■ Activity: Switch every "Pantallas" in the material below to "Fundas" and keep all other text unchanged. Leave the pictures out of your answer.

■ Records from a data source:
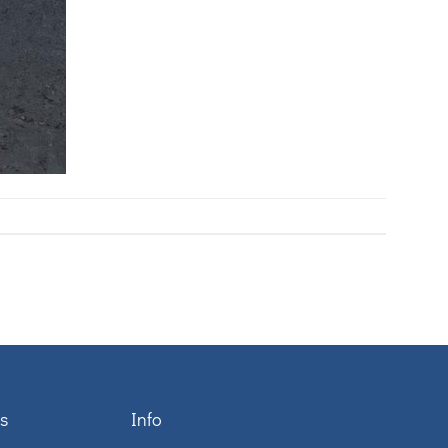
s
Info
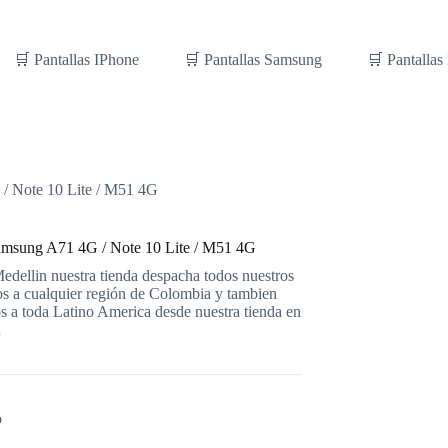
🛒 Pantallas IPhone
🛒 Pantallas Samsung
🛒 Pantallas
/ Note 10 Lite / M51 4G
amsung A71 4G / Note 10 Lite / M51 4G
dellin nuestra tienda despacha todos nuestros
s a cualquier región de Colombia y tambien
 a toda Latino America desde nuestra tienda en
n
o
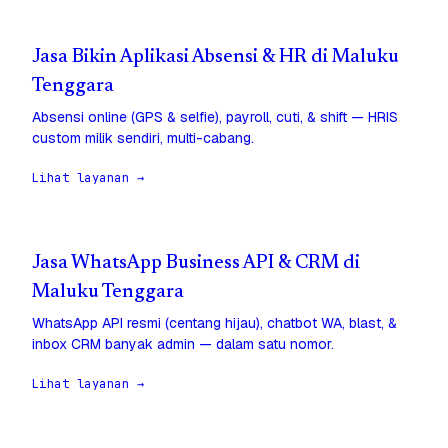
Jasa Bikin Aplikasi Absensi & HR di Maluku
Tenggara
Absensi online (GPS & selfie), payroll, cuti, & shift — HRIS
custom milik sendiri, multi-cabang.
Lihat layanan →
Jasa WhatsApp Business API & CRM di
Maluku Tenggara
WhatsApp API resmi (centang hijau), chatbot WA, blast, &
inbox CRM banyak admin — dalam satu nomor.
Lihat layanan →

■ Exercise response:
s
Info
🛒 Fundas IPhone
🛒 Fundas Samsung
🛒 Fundas
/ Note 10 Lite / M51 4G
amsung A71 4G / Note 10 Lite / M51 4G
dellin nuestra tienda despacha todos nuestros
s a cualquier región de Colombia y tambien
 a toda Latino America desde nuestra tienda en
n
o
Jasa Bikin Aplikasi Absensi & HR di Maluku
Tenggara
Absensi online (GPS & selfie), payroll, cuti, & shift — HRIS
custom milik sendiri, multi-cabang.
Lihat layanan →
Jasa WhatsApp Business API & CRM di
Maluku Tenggara
WhatsApp API resmi (centang hijau), chatbot WA, blast, &
inbox CRM banyak admin — dalam satu nomor.
Lihat layanan →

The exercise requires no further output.